*About this task*:
Among the records that follow, set down only the lines from the one containing "focal_35mm: 25" to the one containing "focal_mm: 4.5", both included, exactly.

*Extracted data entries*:
---------------
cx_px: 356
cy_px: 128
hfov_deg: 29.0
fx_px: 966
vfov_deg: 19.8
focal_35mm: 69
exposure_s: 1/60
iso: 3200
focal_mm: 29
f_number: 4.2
---------------
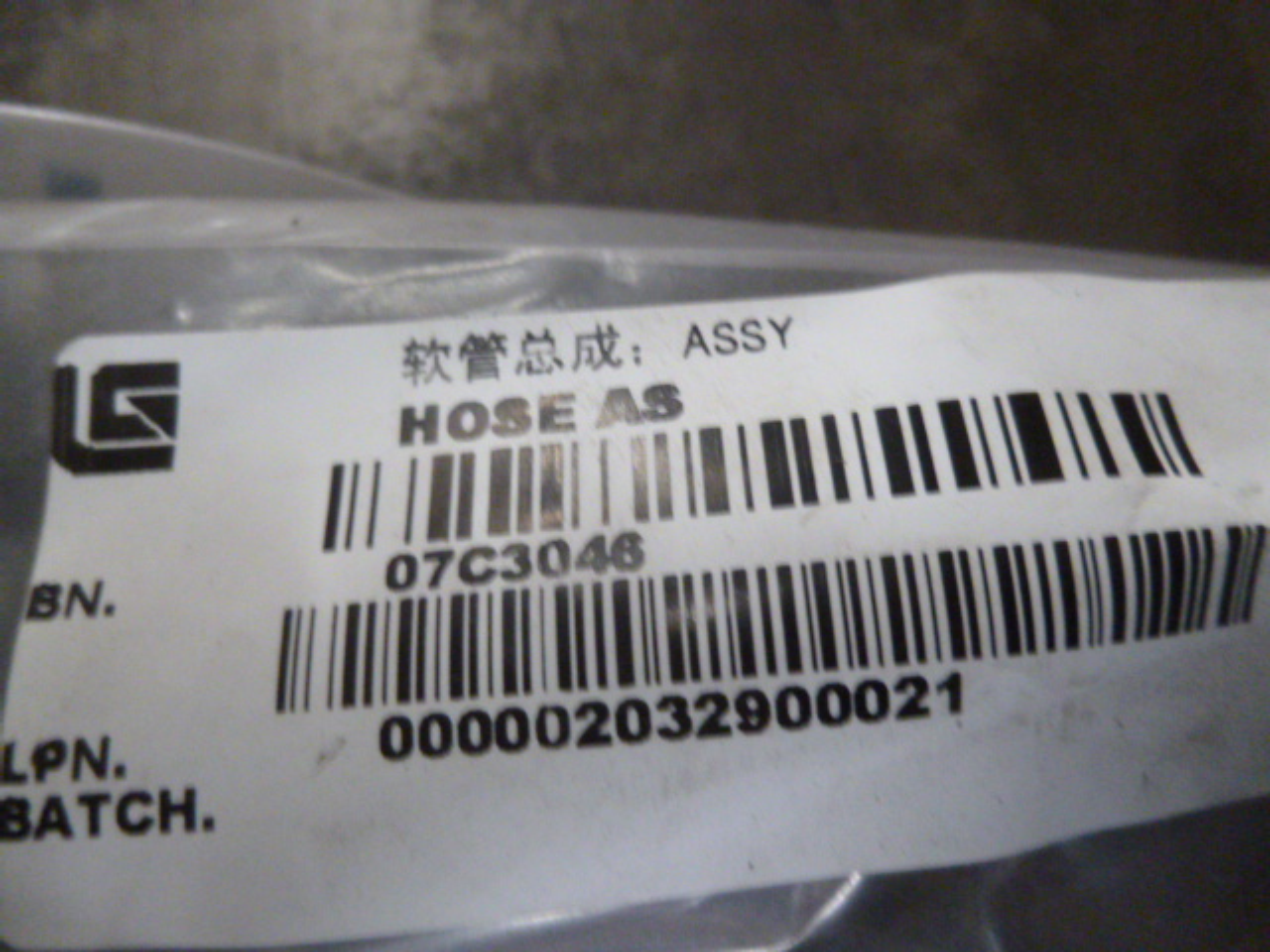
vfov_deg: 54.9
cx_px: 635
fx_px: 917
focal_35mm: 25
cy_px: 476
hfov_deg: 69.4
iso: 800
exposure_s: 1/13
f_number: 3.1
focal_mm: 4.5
---------------
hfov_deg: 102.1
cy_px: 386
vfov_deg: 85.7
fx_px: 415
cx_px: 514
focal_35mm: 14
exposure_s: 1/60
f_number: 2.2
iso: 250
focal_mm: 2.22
---------------
*Response to the task*:
focal_35mm: 25
cy_px: 476
hfov_deg: 69.4
iso: 800
exposure_s: 1/13
f_number: 3.1
focal_mm: 4.5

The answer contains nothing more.